The consequences of all this are still with us. The American Creed has stood its ground, shaken but undeterred. And the black ghetto remains for many people a product of what Myrdal called “certain characteristics of the Negro population,” rather than, as Duneier concludes and the history attests, “a phenomenon of ongoing external domination and neglect.” Indeed, given how much we now know about the racial dimensions of mass incarceration, it is striking how little attention these pathbreaking studies gave to the topic of, in Duneier’s words, “place-based policing” as one of the “specific mechanisms by which the white majority has historically used space to achieve power over blacks.”

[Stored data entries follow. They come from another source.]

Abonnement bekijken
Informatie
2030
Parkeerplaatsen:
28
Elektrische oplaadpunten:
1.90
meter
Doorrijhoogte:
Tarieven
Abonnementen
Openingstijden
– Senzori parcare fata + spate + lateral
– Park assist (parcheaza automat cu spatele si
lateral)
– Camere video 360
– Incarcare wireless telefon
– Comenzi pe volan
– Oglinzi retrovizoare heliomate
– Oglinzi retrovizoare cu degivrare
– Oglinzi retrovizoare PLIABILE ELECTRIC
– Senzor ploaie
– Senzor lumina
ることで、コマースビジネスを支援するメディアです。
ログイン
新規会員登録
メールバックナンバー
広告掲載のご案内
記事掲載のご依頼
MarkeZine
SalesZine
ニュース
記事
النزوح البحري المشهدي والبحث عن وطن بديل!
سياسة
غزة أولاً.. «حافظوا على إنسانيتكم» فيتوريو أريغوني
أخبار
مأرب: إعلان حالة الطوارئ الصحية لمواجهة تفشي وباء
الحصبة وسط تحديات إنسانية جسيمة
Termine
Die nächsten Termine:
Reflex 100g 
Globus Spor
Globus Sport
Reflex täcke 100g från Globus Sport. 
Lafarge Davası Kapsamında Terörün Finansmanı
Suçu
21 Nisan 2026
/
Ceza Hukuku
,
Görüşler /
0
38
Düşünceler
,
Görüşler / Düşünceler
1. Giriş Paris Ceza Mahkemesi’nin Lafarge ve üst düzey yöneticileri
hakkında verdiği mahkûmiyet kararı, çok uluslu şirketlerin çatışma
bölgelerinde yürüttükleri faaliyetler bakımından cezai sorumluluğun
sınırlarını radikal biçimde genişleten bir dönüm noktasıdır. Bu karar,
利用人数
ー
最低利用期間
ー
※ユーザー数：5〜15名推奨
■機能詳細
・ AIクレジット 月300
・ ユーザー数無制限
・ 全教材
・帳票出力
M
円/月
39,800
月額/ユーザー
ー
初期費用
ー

As for Bernie Sanders’s “ghetto” comment, I wouldn’t be surprised if the first Jewish presidential candidate to win a primary, who had relatives killed in the Holocaust, happened to agree with Duneier’s critique. Yes, per Sanders’s critics, many white people know what it’s like to be poor: The number of poor white people in this country is nearly double the number of poor black people. But the ghetto involves more than restrictions on income; African-Americans, like the Jews of 16th-century Venice or 20th-century Lodz, have historically had to contend with restrictions on where they could live — restrictions on space and on their very humanity. In Duneier’s impressive and comprehensive volume, readers will find a greater sense of the complexity of America’s problem of racial inequality, as well as the urgency — practical and moral — of solving it.
Correction: April 12, 2016
An earlier version of this review misidentified the Michigan city that was the site of a debate between Democratic presidential candidates in March. It is Flint, not Detroit.